**Selected excerpt**:
--------------------------------

5
votes

I'm trying to use BRISK implementation of OpenCV (for C++) in order to check in a photo if an image (or a part of an image) is included in. For example, I take a photo, and I try to match it with a set of images in database, and I would like to select the best corresponding image (or an error message if none of all the images is good enough).

So, I'm just testing OpenCV for the moment. I've simply taken the sample included in the framework (matching_to_many_images), and change the detector and descriptor from SURF to BRISK.

However, I have weird results. These are the results of matching (BruteForce Hamming):

BruteForce Hamming

BruteForce Hamming

In the first one, the scenes are entirely different, but there are a lot of matches! In the second one, the scenes are pretty similar, but some matches are wrong.

I think this is a parameters issue- because on demo videos of BRISK, the results are significant.

--------------------------------

**Entries provided**:
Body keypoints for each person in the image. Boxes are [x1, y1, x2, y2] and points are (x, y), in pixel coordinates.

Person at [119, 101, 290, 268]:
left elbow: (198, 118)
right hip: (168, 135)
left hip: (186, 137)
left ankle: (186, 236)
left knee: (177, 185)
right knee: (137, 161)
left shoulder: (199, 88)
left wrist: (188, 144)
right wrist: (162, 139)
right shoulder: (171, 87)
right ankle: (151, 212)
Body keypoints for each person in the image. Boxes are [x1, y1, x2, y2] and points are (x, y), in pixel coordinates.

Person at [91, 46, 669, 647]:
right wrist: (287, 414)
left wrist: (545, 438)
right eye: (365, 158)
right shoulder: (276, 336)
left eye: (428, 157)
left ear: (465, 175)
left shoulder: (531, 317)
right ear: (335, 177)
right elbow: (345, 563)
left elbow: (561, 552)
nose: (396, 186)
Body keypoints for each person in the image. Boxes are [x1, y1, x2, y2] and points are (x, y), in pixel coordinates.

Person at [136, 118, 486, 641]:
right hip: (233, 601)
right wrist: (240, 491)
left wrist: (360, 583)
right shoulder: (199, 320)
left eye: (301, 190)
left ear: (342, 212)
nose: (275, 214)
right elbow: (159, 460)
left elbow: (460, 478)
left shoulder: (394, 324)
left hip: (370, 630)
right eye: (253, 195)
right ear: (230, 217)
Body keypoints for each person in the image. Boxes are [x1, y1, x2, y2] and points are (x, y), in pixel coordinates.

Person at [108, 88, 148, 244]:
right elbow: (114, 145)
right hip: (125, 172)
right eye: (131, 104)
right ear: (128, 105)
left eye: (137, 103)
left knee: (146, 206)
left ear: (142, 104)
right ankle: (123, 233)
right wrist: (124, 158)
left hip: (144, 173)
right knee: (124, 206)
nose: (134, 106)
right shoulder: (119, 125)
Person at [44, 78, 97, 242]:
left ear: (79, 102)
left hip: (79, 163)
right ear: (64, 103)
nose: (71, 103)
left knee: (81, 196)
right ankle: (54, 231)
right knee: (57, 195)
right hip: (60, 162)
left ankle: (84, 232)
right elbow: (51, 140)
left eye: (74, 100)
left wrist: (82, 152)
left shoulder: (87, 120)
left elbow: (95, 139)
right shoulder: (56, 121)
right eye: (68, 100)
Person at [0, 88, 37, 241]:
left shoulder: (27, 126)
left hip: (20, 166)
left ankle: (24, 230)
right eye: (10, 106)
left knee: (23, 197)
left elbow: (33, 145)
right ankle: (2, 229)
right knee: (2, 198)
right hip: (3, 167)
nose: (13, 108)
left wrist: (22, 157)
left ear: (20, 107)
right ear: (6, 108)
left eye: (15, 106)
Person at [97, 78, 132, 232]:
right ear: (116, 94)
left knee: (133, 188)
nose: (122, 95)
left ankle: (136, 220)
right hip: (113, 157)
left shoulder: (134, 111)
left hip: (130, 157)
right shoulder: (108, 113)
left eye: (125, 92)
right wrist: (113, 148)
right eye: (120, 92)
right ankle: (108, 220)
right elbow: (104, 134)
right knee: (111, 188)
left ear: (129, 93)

--------------------------------

Extract the passage of the post on BRISK matching starting with "In the first" and going on through "matches are wrong.". The rows have nothing to do with the post on BRISK matching in OpenCV.

In the first one, the scenes are entirely different, but there are a lot of matches! In the second one, the scenes are pretty similar, but some matches are wrong.